The unlikely artist that made Lemmy become a musician


Motörhead frontman Lemmy Kilmister is one of those people who could have only ever been a musician. The Staffordshire-born songwriter looked right at home on stage, with a bass guitar in hand and a gravelly voice to boot. It’s difficult to imagine him in a ‘normal’ job, selling you insurance or coming around to read your electric meter. It seems as though Lemmy was born to be a rock and roll star, but the trigger for that realisation came in an unlikely form.

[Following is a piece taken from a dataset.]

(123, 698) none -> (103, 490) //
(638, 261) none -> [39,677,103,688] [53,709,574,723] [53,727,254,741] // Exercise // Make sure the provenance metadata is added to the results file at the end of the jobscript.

Coming of age in the late 1950s and early 1960s, Lemmy had a front-row seat for the birth of rock ‘n’ roll as we know it. Over the course of his life, the bassist was known to repeatedly espouse the genius of early artists like Little Richard and, of course, Elvis Presley. Inevitably, though, these global superstars took a while to travel from the rock haven of Memphis to the tranquil surroundings of Staffordshire, so a young Kilmister had to look a little closer to home for his early inspiration.

Within the confines of the United Kingdom, there were few rock stars as prominent as Cliff Richard during the early years. Although the singer now holds a reputation as a pretty boring, old popstar whose music is largely confined to the unwanted LPs in the corner of a charity shop, he was originally marketed as something of a rock ‘n’ roll rebel. Even during the early years, many listeners could see through that image, but his role in introducing mainstream UK audiences to the revolutionary sounds of rockabilly is certainly worthy of commendation.

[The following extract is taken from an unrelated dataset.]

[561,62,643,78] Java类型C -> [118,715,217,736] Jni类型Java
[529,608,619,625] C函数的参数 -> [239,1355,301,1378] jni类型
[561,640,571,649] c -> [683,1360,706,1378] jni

Reportedly, it was Richard who first inspired Lemmy on his path to musical greatness. “I always knew what I wanted to do,” he told The Word in 2006, “I used to watch the TV show Oh Boy!. Cliff Richard was the resident singer, and he was immediately surrounded by all these birds screaming and tearing his clothes off. So I thought, ‘That’s the fucking job for me!’”.

Despite the inspiration he provided, Kilmister was less than complimentary about Richard in later life. “His gimmick then was that he never smiled,” he recalled, “doing the moody Elvis thing,” before noting, “But you couldn’t stop the cunt smiling now with a crowbar, could you?”. Admittedly, it is difficult to think of two musicians as far apart as Cliff Richard and Lemmy Kilmister. Richard went from teenage rock star to elderly stalwart of pop, largely devoting his music to Christianity, whereas Lemmy was endlessly tied to the dark worlds of rock and heavy metal.

Of course, man cannot survive on Cliff Richard alone. During his formative years, Lemmy found inspiration in a variety of places. “I used to trek up to Liverpool and see The Beatles at the Cavern,” he remembered, “But Billy Fury was the first live show, another Scouser, in his silver lamé suit. That was a great bill, with Marty Wilde, Mike Sarne (Come Outside), Peter Jay & The Jaywalkers at the Llandudno Odeon.”

Upon listening to the bassist’s defining tracks, like ‘Ace of Spades’ or ‘Iron Fist’, it is often difficult to hear the lineage of early rock stars like Billy Fury or Cliff Richard. Seemingly, Kilmister used the modern sounds of artists like Richard to spawn his own rock revolution, only he took a much more abrasive approach to the genre.